When Ayers began graduate school in library science, few of her peers had even heard of the site, which was started in 2001. In its early days, Wikipedia’s reliability was questioned, but its place in the academic landscape has changed dramatically over the last decade. It now harnesses the power of what Ayers calls “an army of scholarly people” who devote hundreds of thousands of hours to improving the site’s content. “It’s aspirational; it’s not finished,” she says. “We all want it to be better, and that’s why academia should participate. There are many people who don’t have access to the MIT Libraries — or even a public library — for whom Wikipedia is their only source of information. I think we as academics have a compelling responsibility to contribute to it.”

Today Wikipedia has more than 35 million articles in more than 250 languages.
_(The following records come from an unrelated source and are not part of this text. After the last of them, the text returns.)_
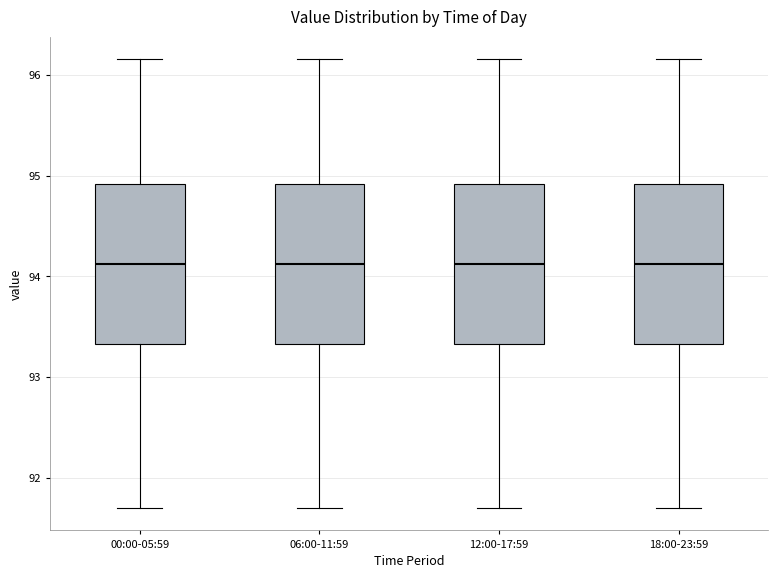

Reading left to right, transcribe this box plot: for each box, give where its median line is, the range the box spans, and where its two whiskers end, as read against the y-axis. The values are not printed on the chart, so give them approximately, as read against the axis.

00:00-05:59: median 94.1, box 93.3 to 94.9, whiskers 91.7 to 96.2
06:00-11:59: median 94.1, box 93.3 to 94.9, whiskers 91.7 to 96.2
12:00-17:59: median 94.1, box 93.3 to 94.9, whiskers 91.7 to 96.2
18:00-23:59: median 94.1, box 93.3 to 94.9, whiskers 91.7 to 96.2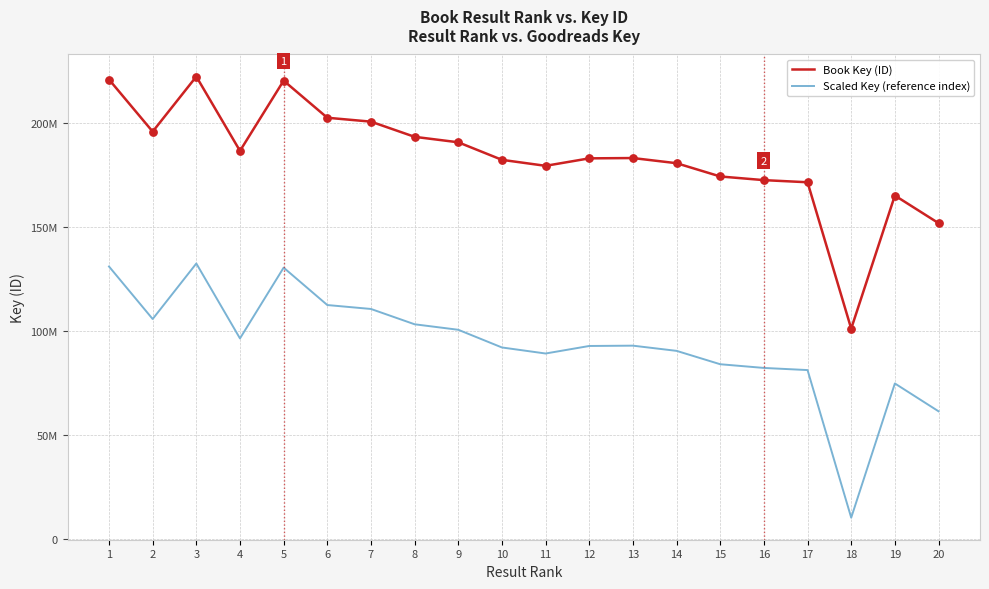

At which category is the sum across all series the highest?

3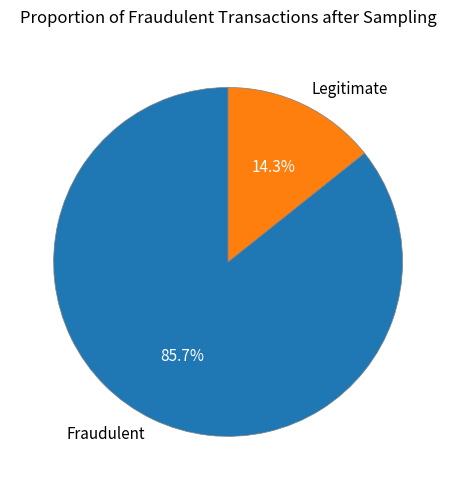

What is the ratio of the value at Fraudulent to the value at Legitimate?

6.0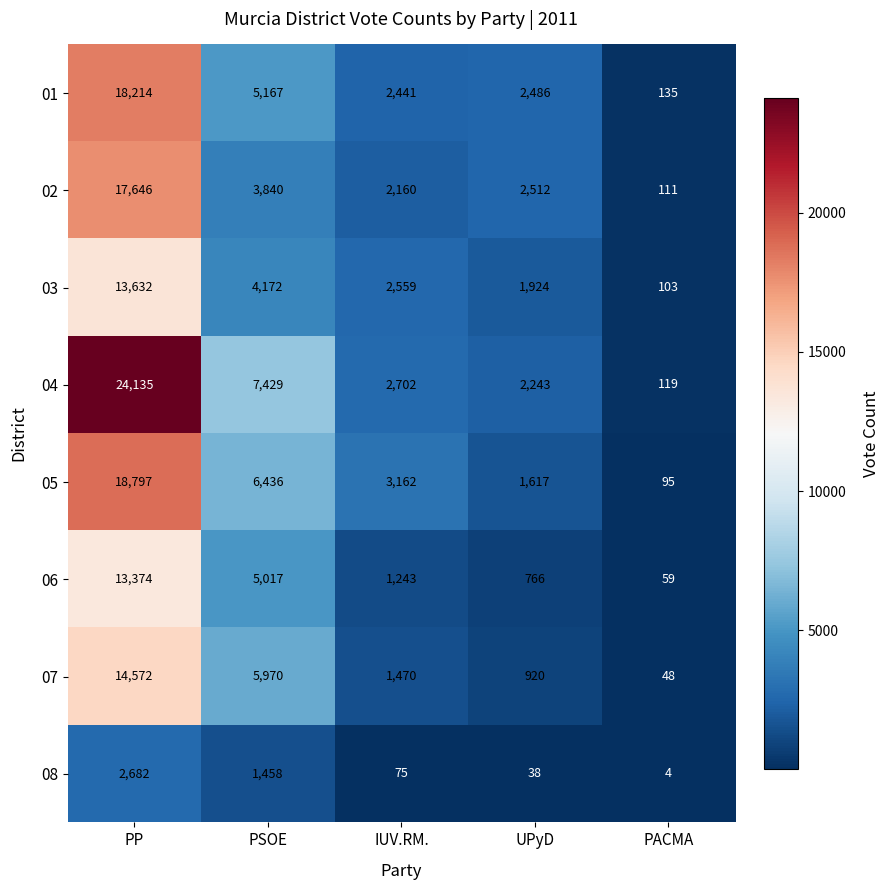

What is the minimum value shown in the chart?

4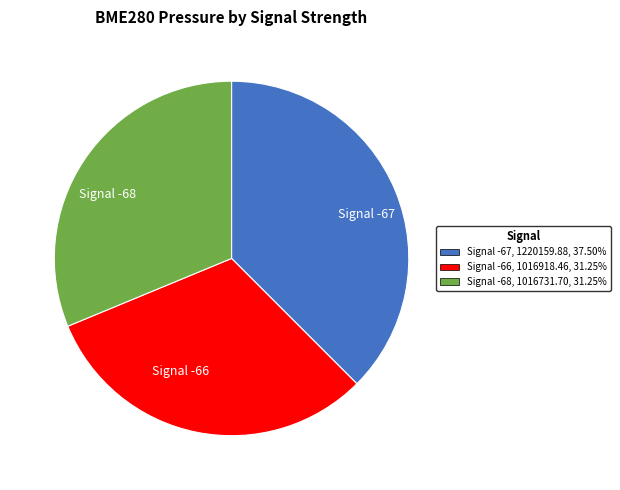

Approximately how many times larger is the value at Signal -66 compared to Signal -67?

0.8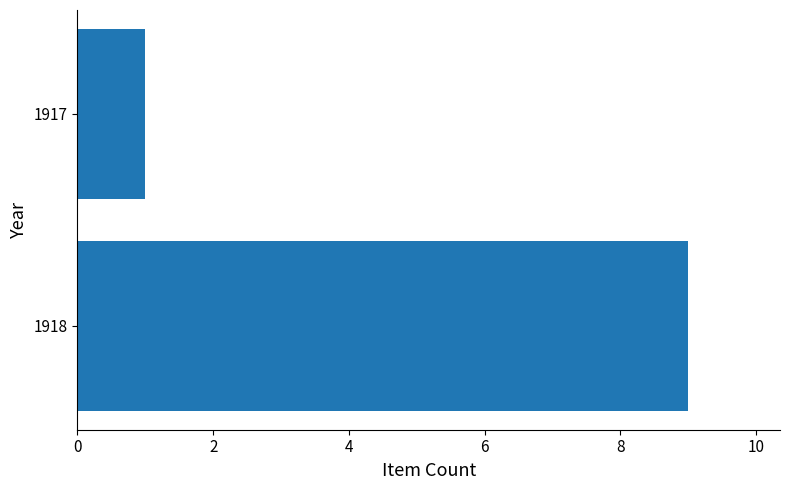

List the labels in order of value, smallest first.

1917, 1918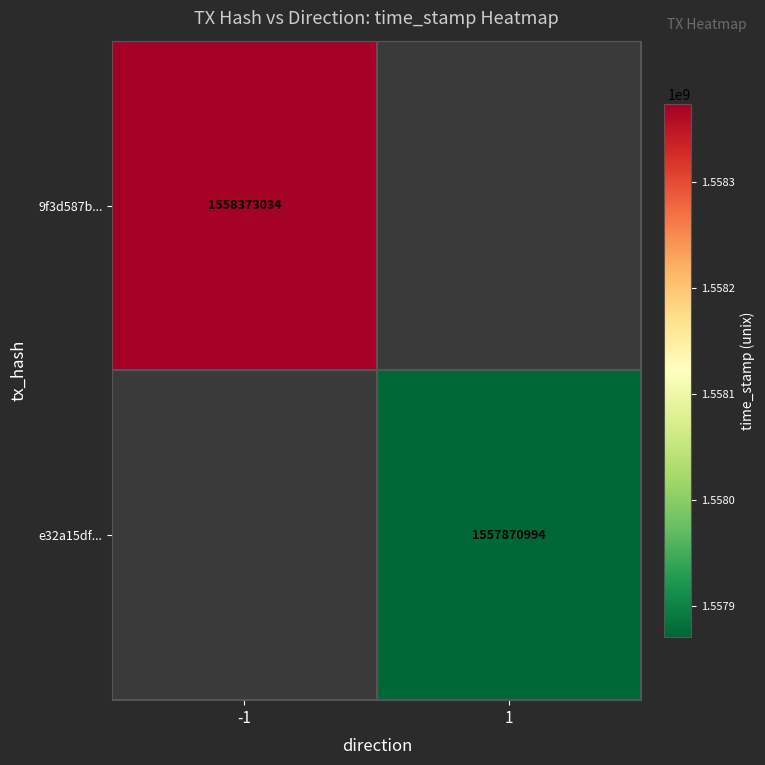

Is the value of 9f3d587b... at -1 greater than the value of e32a15df... at 1?

Yes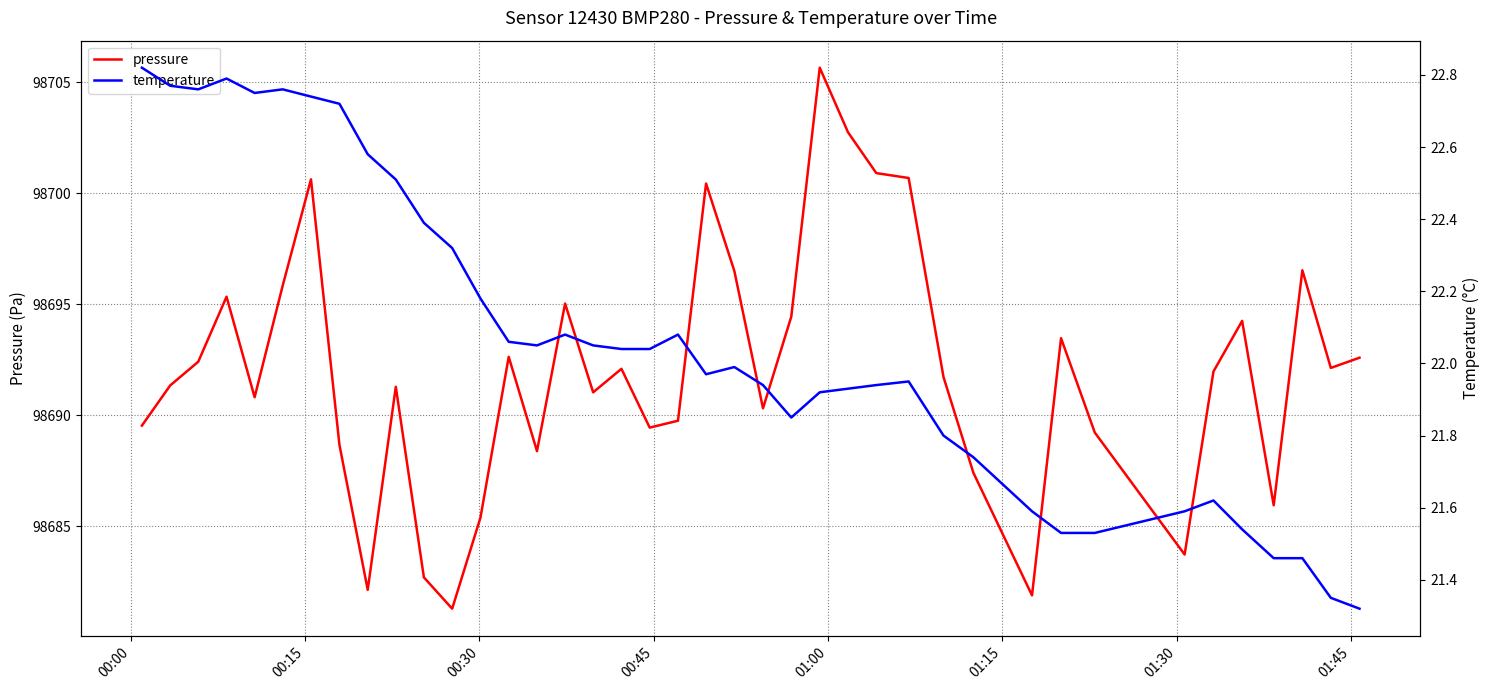

What is the maximum value for pressure?

98705.7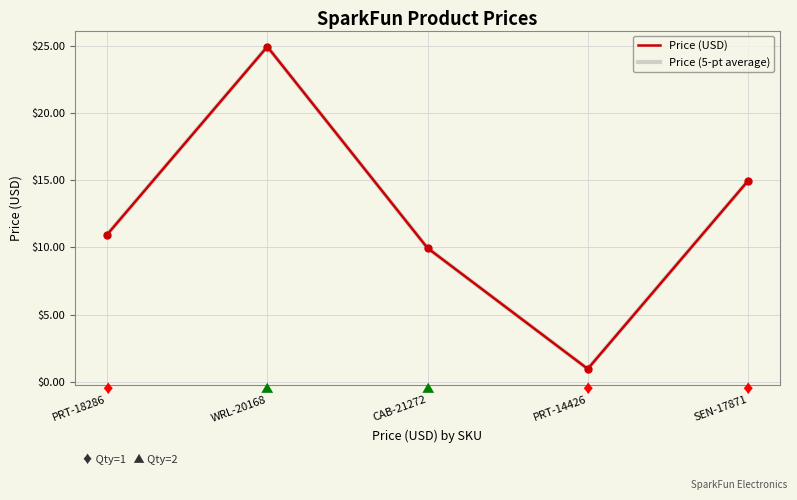

Where is Price (5-pt average) nearest to the value 12?

PRT-18286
It is the seventh most-visited website in the world. Educators are increasingly using it in their teaching, and Ayers welcomes the opportunity to work with faculty on best practices. 

“A lot of students write a paper for a class, and eventually it winds up in the dustbin,” she says. “When students write an article for Wikipedia, they have to learn to collaborate, to research and to write for a popular audience, and their work will benefit the millions of people using the site.”

During January’s Independent Activities Period (IAP), the MIT Libraries are offering a workshop on integrating Wikipedia into classroom instruction, along with an introduction to editing site content and a Writing Black History into Wikipedia edit-a-thon. Ayers would like to see the Institute community’s contributions continue to grow, especially in the many non-English language versions of the site. It’s a natural extension of a long-held tradition of openness and of generating and sharing knowledge to benefit others.

“At MIT, there is such a focus on sharing our research with the world and on participating in conversations about global problems,” she says. “I think Wikipedia is a huge potential platform for that work.”